In purely championship terms, aside from #1 (which has unsurprisingly the most title wins, with 12) by far the most successful number is #5. Besides winning an impressive 9 titles, the number has been a title-winner for more individual drivers than any other: a total of eight have won the championship with it, compared to just six for #1. Interestingly, no driver has yet publicly said that #5 is their first choice, but expect there to be something of a scramble over it before the season begins (it also wouldn’t surprise me if it’s Vettel’s choice). Beyond this, numbers #2, #6 and #11 have each won three titles, while #3, #8, #12, #22 and #27 have all won two each.

It’s also worth, however, taking into account the possible BAD luck of a particular number. Autosport have broken this down in more detail, but essentially, if you don’t want a mechanical failure, you might want to steer clear of #22 (despite its two title wins) or #15.

Of course, given that numbers were previously handed out based on championship performance, there are clear reasons why certain numbers are more successful or prone to failure – but when did reason ever enter into superstition…?

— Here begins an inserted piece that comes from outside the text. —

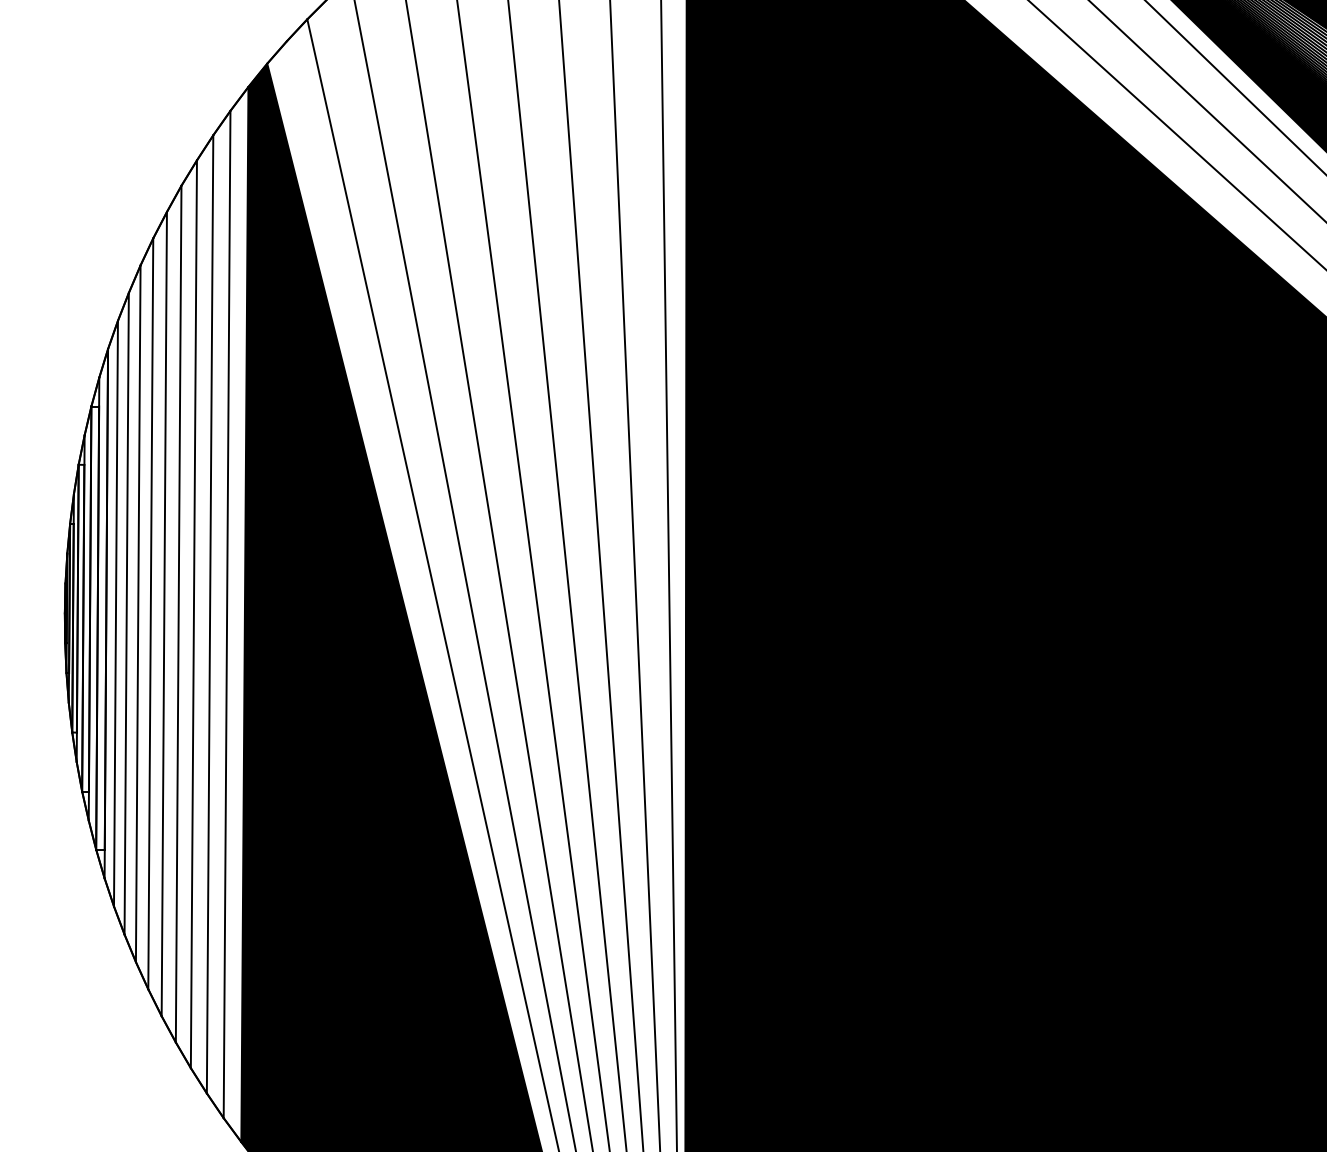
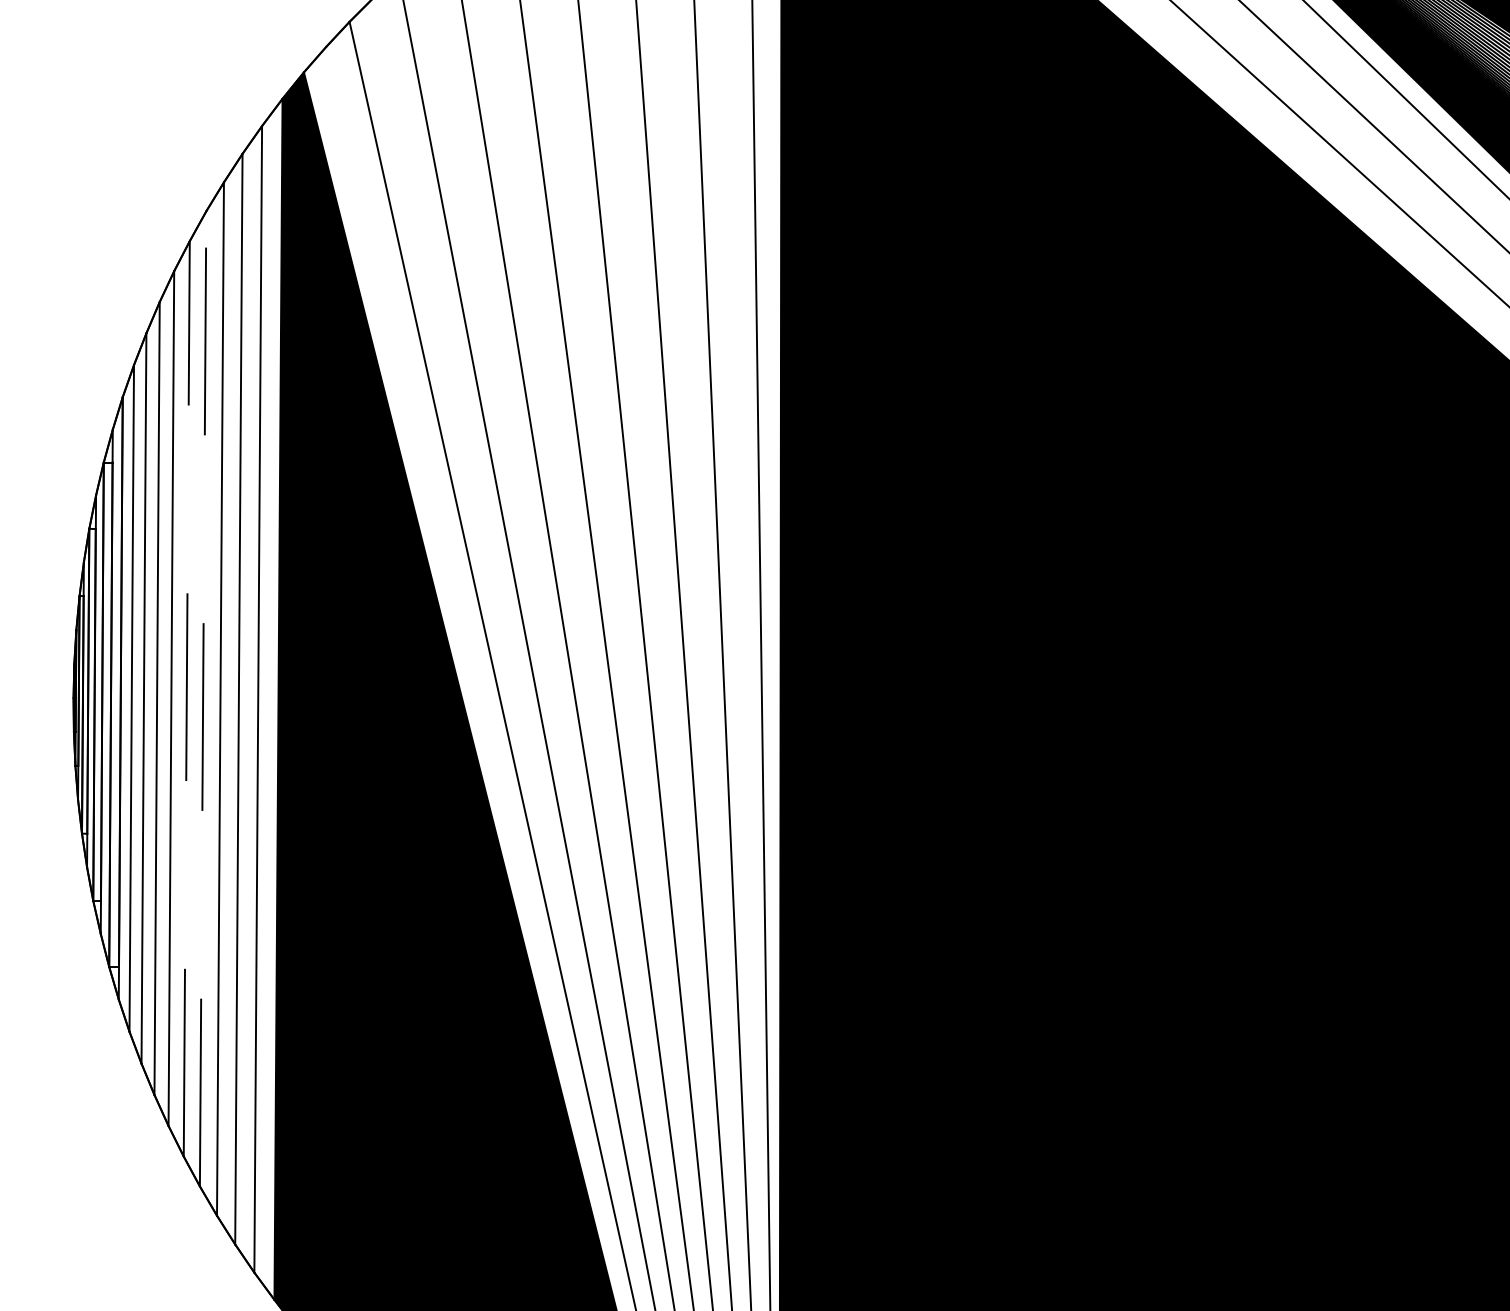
line: (164, 613) -> (186, 698), solid -> dashed
line: (178, 613) -> (202, 698), solid -> dashed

    January 9, 2014 at 3:47 pm

    Nice summary, good to see the site warming up again ready for the car launch season.
    Needless to say, I’ve been hooked in by this whole driver numbers process. They were supposed to be announced today but no sign yet. At least now I can spend some time looking up who won the championships will those numbers you mentioned!

      Seb Patrick

      January 9, 2014 at 3:50 pm

      Heh – I compiled the list a short while ago for a project I was planning to do but haven’t got around to. It’s a quite interesting list up until the point where Schumacher and Vettel ruin it for everyone with all their back-to-backs…

      (for example, without looking – who’s the only driver ever to win the title with #2?)


        January 10, 2014 at 9:17 am

        I already looked so can’t have a go! Won’t spoil it for anyone else. I was quite annoyed at myself that I couldn’t work out the other driver to win with 27 without looking.
        What really surprised me was that no numbers have only won the championship once. I suppose it makes sense when you think about it with all the number swapping and how the top three teams usually win.
        This means 4 is the lowest number that’s never won a title, though it’s been on the cars of a few championship contenders (Irvine 99, R Schumacher 03, Kubica 08, Hamilton 12).

        James Bain

        January 11, 2014 at 10:02 am

        I know!!!!! Alain Prost in ’93. Mansell was in Indycar so Williams used 0 for Hill and 2 for Prost.

        P.S. Cant wait for the first car launch your site has become part of my ritual for every livery season in the last few years.


    January 12, 2014 at 2:41 pm

    Prost won the title in 93 with the number 2 car, with team mate Hill using zero due to Mansell leaving to race in the U.S.